◆ **Excerpted text**
==============================
Spec 048 — Testing Architecture¶

Scope: Build & CI tooling. Specifies the layout, fixture model, capability-gating mechanism, stage selection, and HTTP cassette and replay layer that govern the tests/ tree. Not library source code. The contracts here govern test organisation and the fixture and runner machinery in tests/backends/fixtures/ and tests/conftest.py.

Prefix: TEST

Companion docs: sdd/TESTING.md governs test quality rules (assertion depth, mock discipline, parametrize style). This spec governs test architecture (where tests live, how backends are wired in, how stages are selected). The two are complementary. Quality rules apply uniformly across the architecture.

Related decisions: ADR-0028 records the rationale for kind and stage axes and the HTTP-only replay demotion mechanism.

Tracks: BK-175. The design phase is delivered by this spec and ADR-0028. Implementation phases are tracked in BACKLOG.md.

TEST-001: Two Orthogonal Axes¶

Invariant: Every test executes against a fixture characterised by two independent axes.

Kind, what the test wires up:

Pure. No backend, no fixture beyond pure code in the repo.
Mocked. Backend replaced by a MagicMock(spec=...). Rare by TESTING.md Rule 6 (prefer real dependencies).
Real-local. Real backend code paths against a local fixture, library, or Docker service. Examples include LocalBackend, MemoryBackend, SQLite, Azurite, MinIO, and Dockerised SFTP.
Real-live. Real backend code paths against a live cloud service. Examples include real ADLS Gen2, real S3, and a live SSH server.
Replay. Real backend SDK code paths against a recorded HTTP cassette (TEST-007). No live network, no Docker, no live cloud account. Distinct from mocked because no MagicMock is used; the real SDK pipeline runs and the transport layer alone is stubbed.

The canonical kind strings used in the fixture registry (TEST-004) are the lowercased forms of these names: "pure", "mocked", "real-local", "real-live", "replay".

Stage, the cost and availability tier the test runs in:

Stage 1. Repo only. Zero cost. No restriction on volume, amount, or frequency. Default when Docker is unavailable.
Stage 2. Requires Docker. Zero cost. No restriction on volume, amount, or frequency. Default when Docker is reachable.
==============================
◆ **Supplied data**
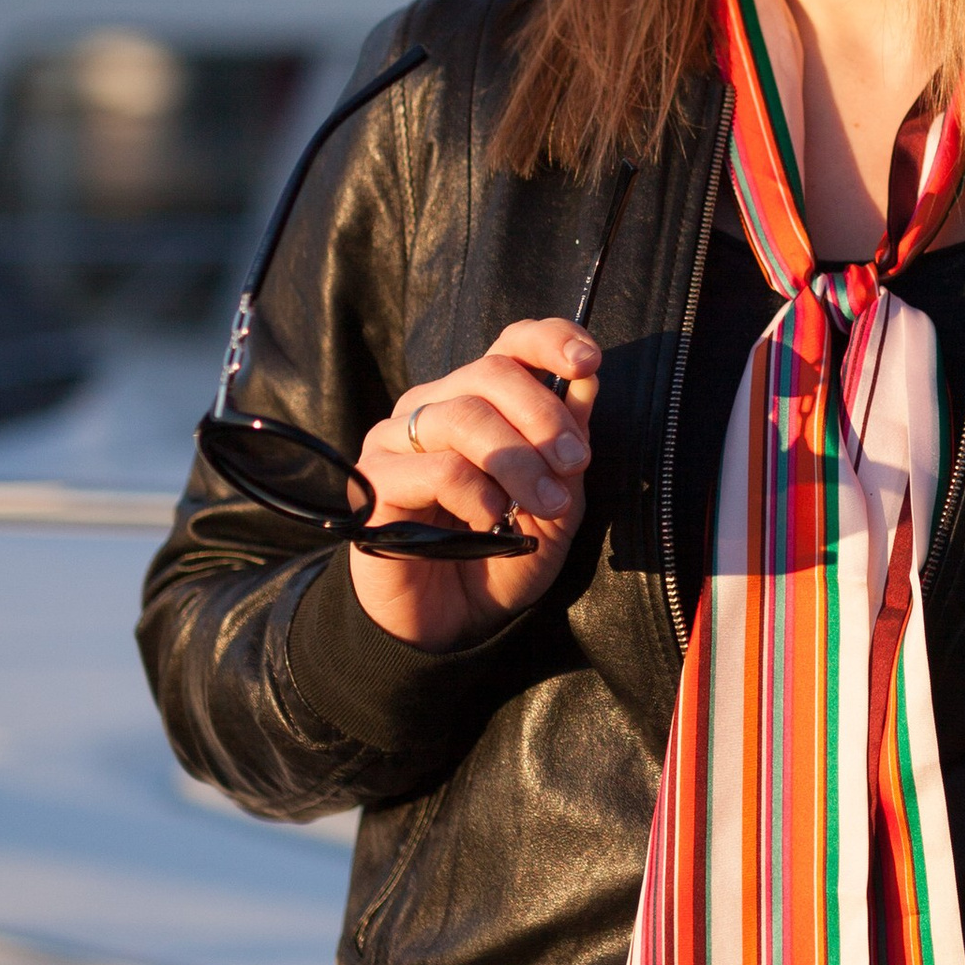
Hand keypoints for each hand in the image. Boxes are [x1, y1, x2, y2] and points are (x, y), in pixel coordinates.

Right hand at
==============================
◆ **Task objective**
In the testing architecture spec, why is the Replay kind kept separate from the Mocked kind? Answer in one to three sentences.

◆ **Solution**
Replay uses no MagicMock. The real backend SDK pipeline runs against a recorded HTTP cassette, and only the transport layer is stubbed.